FMA TOOLKIT: OVERVIEW & OPT-IN
On the pages of the FMA Toolkit you will find all the necessary information, regulatory legal documents, sample forms and case studies required to participate in the First Nations Fiscal Management Act (FMA), which is a required first step to accessing the powers and benefits accorded to First Nations through the First Nations Tax Commission (FNTC) and low-cost borrowing initiatives through the First Nations Finance Authority (FNFA).
FMA Fiscal Powers: Benefits to participating in the FMA.
The First Nations Fiscal Management Act, enacted in 2005, provides First Nations with access to a comprehensive property taxation framework. The FMA offers fiscal governance tools to increase revenue, improve financial management, and leverage property tax for long-term financing. The comprehensive FMA framework provides confidence to investors by providing expanded powers and creating responsibilities for First Nations, and by creating institutions to support First Nations in the exercise of these powers and responsibilities.

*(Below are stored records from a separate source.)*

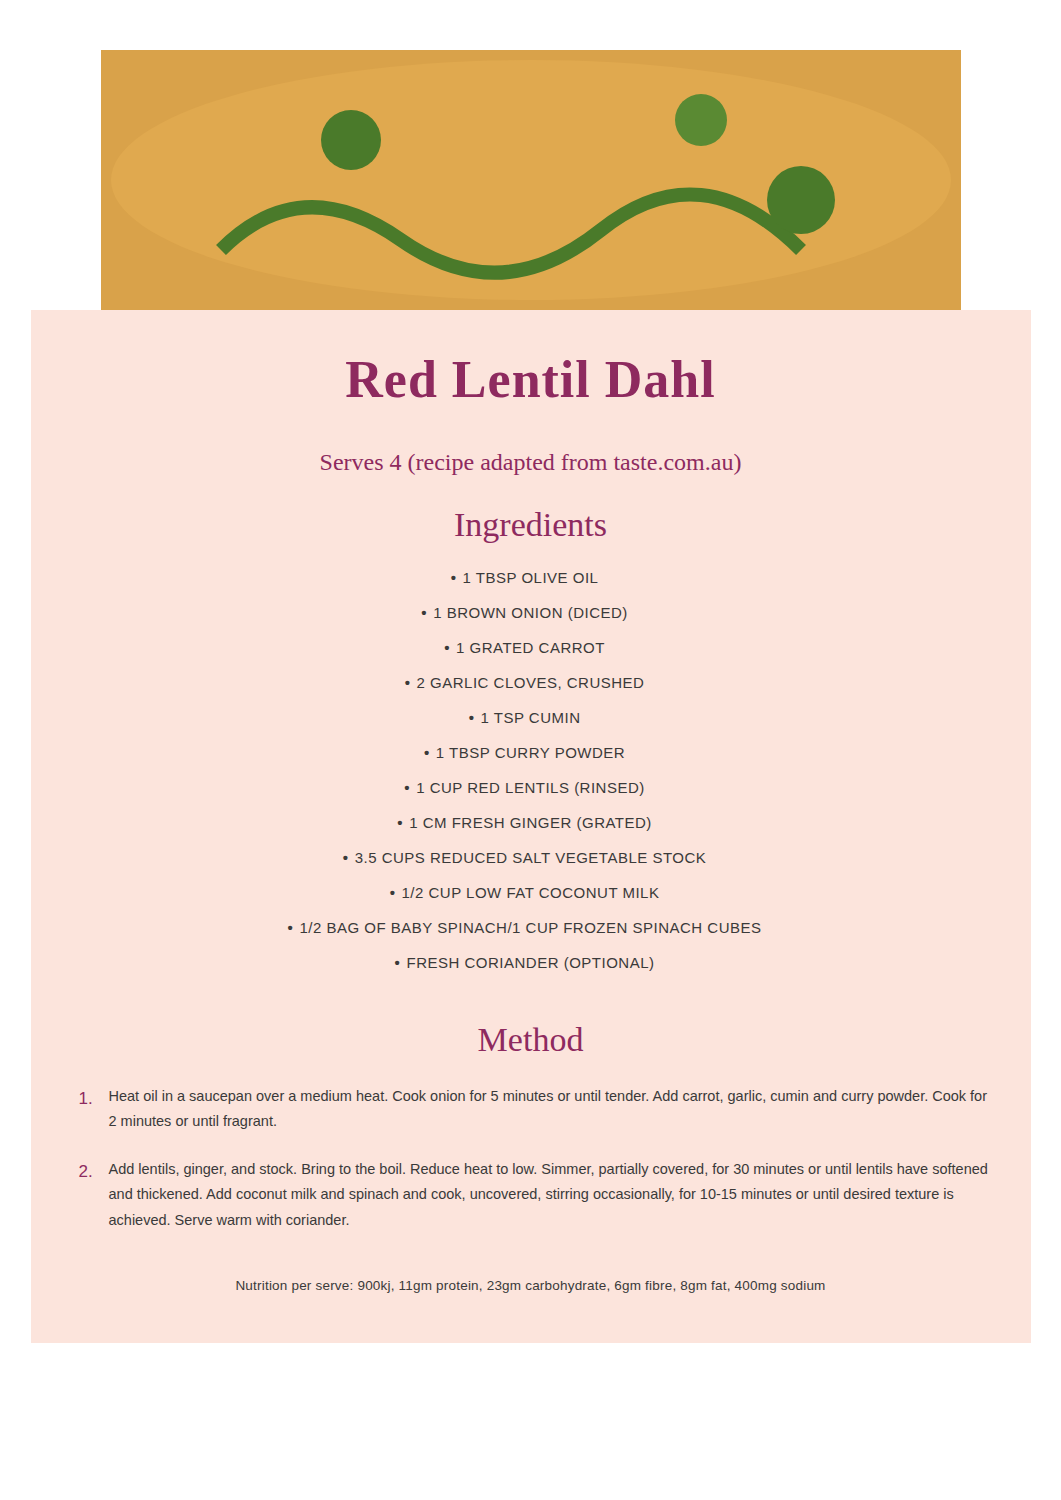Red Lentil Dahl
Serves 4 (recipe adapted from taste.com.au)
Ingredients
1 TBSP OLIVE OIL
1 BROWN ONION (DICED)
1 GRATED CARROT
2 GARLIC CLOVES, CRUSHED
1 TSP CUMIN
1 TBSP CURRY POWDER
1 CUP RED LENTILS (RINSED)
1 CM FRESH GINGER (GRATED)
3.5 CUPS REDUCED SALT VEGETABLE STOCK
1/2 CUP LOW FAT COCONUT MILK
1/2 BAG OF BABY SPINACH/1 CUP FROZEN SPINACH CUBES
FRESH CORIANDER (OPTIONAL)
Method
Heat oil in a saucepan over a medium heat. Cook onion for 5 minutes or until tender. Add carrot, garlic, cumin and curry powder. Cook for 2 minutes or until fragrant.
Add lentils, ginger, and stock. Bring to the boil. Reduce heat to low. Simmer, partially covered, for 30 minutes or until lentils have softened and thickened. Add coconut milk and spinach and cook, uncovered, stirring occasionally, for 10-15 minutes or until desired texture is achieved. Serve warm with coriander.
Nutrition per serve: 900kj, 11gm protein, 23gm carbohydrate, 6gm fibre, 8gm fat, 400mg sodium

Under the FMA, First Nations are able to make laws regarding:
- Property taxation
- Fees for the provision of services, use of facilities, and for regulatory processes
- The expenditure of local revenues
- Establishing procedures by which the interests of taxpayers may be represented to the Council
- The borrowing of money from the First Nations Finance Authority (FNFA)
- The enforcement of laws in respect to outstanding taxes, charges or fees
- The delegation of law-making powers
First Nation tax authorities levy and collect real property taxes in the same manner as local governments throughout Canada. First Nation real property tax systems base taxation on a property assessment, use market value assessment methods, use professional assessors, and set rates based on a budget. Procedures for assessment appeals and tax enforcement in First Nation tax systems are also similar to local government approaches.

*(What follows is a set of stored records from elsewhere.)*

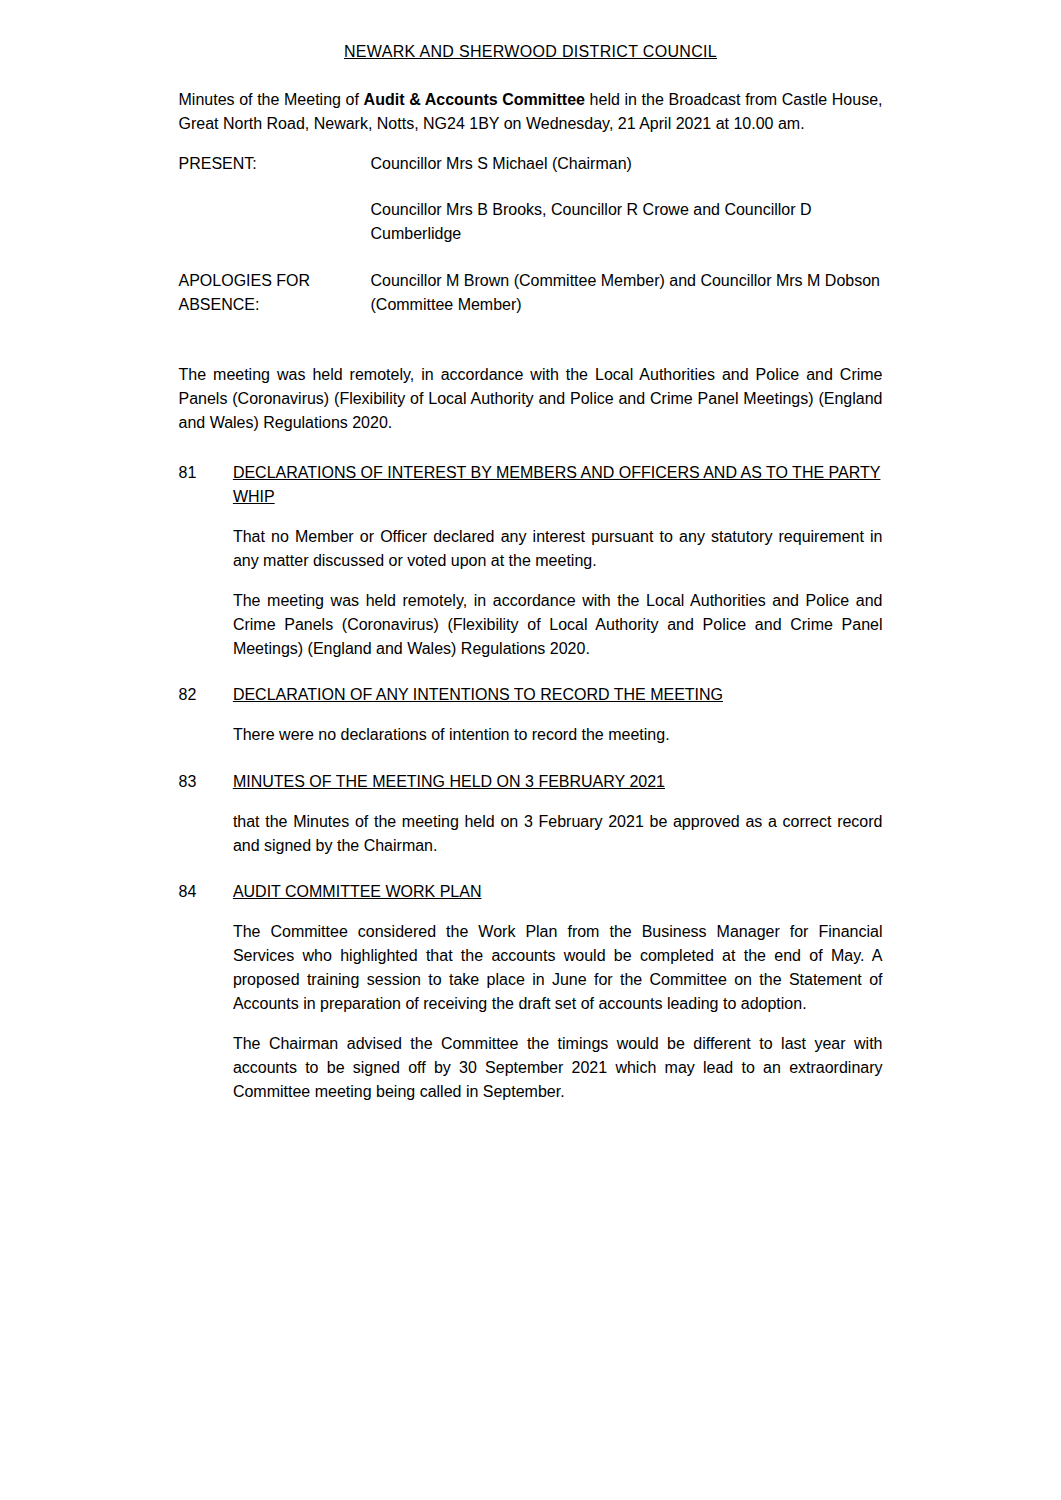NEWARK AND SHERWOOD DISTRICT COUNCIL
Minutes of the Meeting of Audit & Accounts Committee held in the Broadcast from Castle House, Great North Road, Newark, Notts, NG24 1BY on Wednesday, 21 April 2021 at 10.00 am.
| PRESENT: | Councillor Mrs S Michael (Chairman) |
| | Councillor Mrs B Brooks, Councillor R Crowe and Councillor D Cumberlidge |
| APOLOGIES FOR ABSENCE: | Councillor M Brown (Committee Member) and Councillor Mrs M Dobson (Committee Member) |
The meeting was held remotely, in accordance with the Local Authorities and Police and Crime Panels (Coronavirus) (Flexibility of Local Authority and Police and Crime Panel Meetings) (England and Wales) Regulations 2020.
81
DECLARATIONS OF INTEREST BY MEMBERS AND OFFICERS AND AS TO THE PARTY WHIP
That no Member or Officer declared any interest pursuant to any statutory requirement in any matter discussed or voted upon at the meeting.
The meeting was held remotely, in accordance with the Local Authorities and Police and Crime Panels (Coronavirus) (Flexibility of Local Authority and Police and Crime Panel Meetings) (England and Wales) Regulations 2020.
82
DECLARATION OF ANY INTENTIONS TO RECORD THE MEETING
There were no declarations of intention to record the meeting.
83
MINUTES OF THE MEETING HELD ON 3 FEBRUARY 2021
that the Minutes of the meeting held on 3 February 2021 be approved as a correct record and signed by the Chairman.
84
AUDIT COMMITTEE WORK PLAN
The Committee considered the Work Plan from the Business Manager for Financial Services who highlighted that the accounts would be completed at the end of May. A proposed training session to take place in June for the Committee on the Statement of Accounts in preparation of receiving the draft set of accounts leading to adoption.
The Chairman advised the Committee the timings would be different to last year with accounts to be signed off by 30 September 2021 which may lead to an extraordinary Committee meeting being called in September.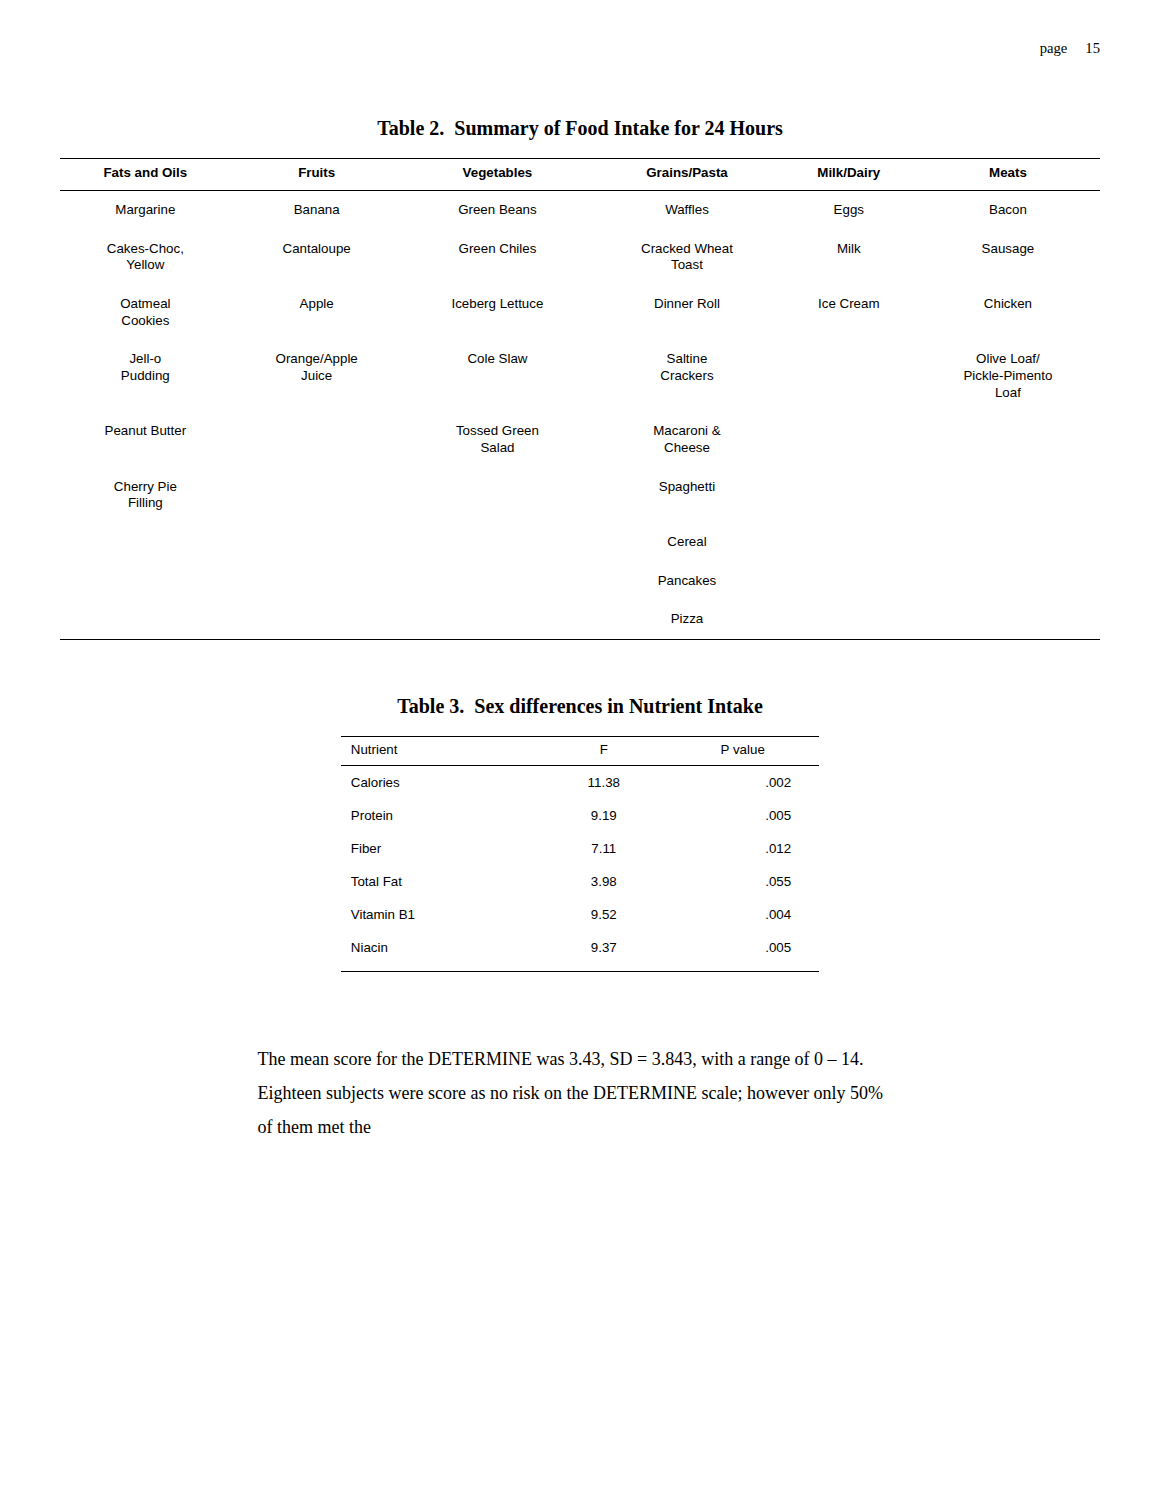page15
Table 2. Summary of Food Intake for 24 Hours
| Fats and Oils | Fruits | Vegetables | Grains/Pasta | Milk/Dairy | Meats |
| --- | --- | --- | --- | --- | --- |
| Margarine | Banana | Green Beans | Waffles | Eggs | Bacon |
| Cakes-Choc, Yellow | Cantaloupe | Green Chiles | Cracked Wheat Toast | Milk | Sausage |
| Oatmeal Cookies | Apple | Iceberg Lettuce | Dinner Roll | Ice Cream | Chicken |
| Jell-o Pudding | Orange/Apple Juice | Cole Slaw | Saltine Crackers | | Olive Loaf/ Pickle-Pimento Loaf |
| Peanut Butter | | Tossed Green Salad | Macaroni & Cheese | | |
| Cherry Pie Filling | | | Spaghetti | | |
| | | | Cereal | | |
| | | | Pancakes | | |
| | | | Pizza | | |
Table 3. Sex differences in Nutrient Intake
| Nutrient | F | P value |
| --- | --- | --- |
| Calories | 11.38 | .002 |
| Protein | 9.19 | .005 |
| Fiber | 7.11 | .012 |
| Total Fat | 3.98 | .055 |
| Vitamin B1 | 9.52 | .004 |
| Niacin | 9.37 | .005 |
The mean score for the DETERMINE was 3.43, SD = 3.843, with a range of 0 – 14. Eighteen subjects were score as no risk on the DETERMINE scale; however only 50% of them met the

Taxation laws enacted under the FMA must comply with all statutory requirements, any regulations made under the FMA and any standards established by the FNTC.
FMA and Schedule
The FMA came into force on April 1, 2006. The links below go to the full legal document of the FMA and all Regulations of General Application.
STEP 1: HOW TO PARTICIPATE IN THE FMA
First Nations wishing to operate property tax regimes, obtain financial performance and financial management certification, or access a bond financing regime under the FMA, first require to be added to the FMA Schedule*.
All bands (as defined in the Indian Act) are eligible to be added to the FMA schedule of participating First Nations.
Once a First Nation has opted in and is added to the FMA schedule – through a Band Council Resolution – they have access to all of the FMA fiscal powers, and to the wide range of services offered by the fiscal institutions.
If you’ve decided to proceed:
- SAMPLES, STANDARDS & GUIDES:
When a First Nation opts into the FMA, effective communication ensures that members, residents and taxpayers are aware of the system, its economic and service opportunities, and the responsibilities of the First Nation. A fundamental aspect of all tax systems is giving fair and adequate notice to those whose interests are at stake. At every critical step in the First Nation tax system there are notice provisions aimed at different stakeholders. Below are the standards and guidelines related to providing notice.
STEP 2: WORKING WITH THE FIRST NATIONS FISCAL INSTITUTIONS
Once a First Nation has been added to the FMA schedule, they can begin working with any or all of the First Nations institutions established under the FMA:
- First Nations Tax Commission (FNTC) is a shared-governance corporation that regulates and streamlines the approval of property tax and new local revenue laws of participating First Nations, builds administrative capacity through sample laws and accredited training, and reconciles First Nation government and taxpayer interests.
- First Nations Financial Management Board (FMB) is a shared-governance corporation which assists First Nations in strengthening their local financial management regimes and provides independent certification to support borrowing from First Nations Finance Authority and for First Nations economic development.
- First Nations Finance Authority (FNFA) is a non-profit corporation that permits qualifying First Nations to work co-operatively in raising long-term private capital at preferred rates through the issuance of bonds, and also provides investment services to First Nations.
The First Nations Institutions work together to improve the ability of First Nations governments to address the social and economic well-being of their communities, while providing the practical tools available to other governments for modern fiscal management.
NEXT STEPS: AS A PARTICIPATING FIRST NATION
To establish tax jurisdiction on reserve, First Nations first enact a Property Taxation and Property Assessment Law. To maintain their taxation system, they must pass an Annual Tax Rates Law and an Annual Expenditure Law. Most Nations then consider building on that established framework with additional local revenue laws such as a Development Cost Charge Law, a Property Transfer Tax Law, a Business Activity Tax Law, and a Service Fee/Taxes Law.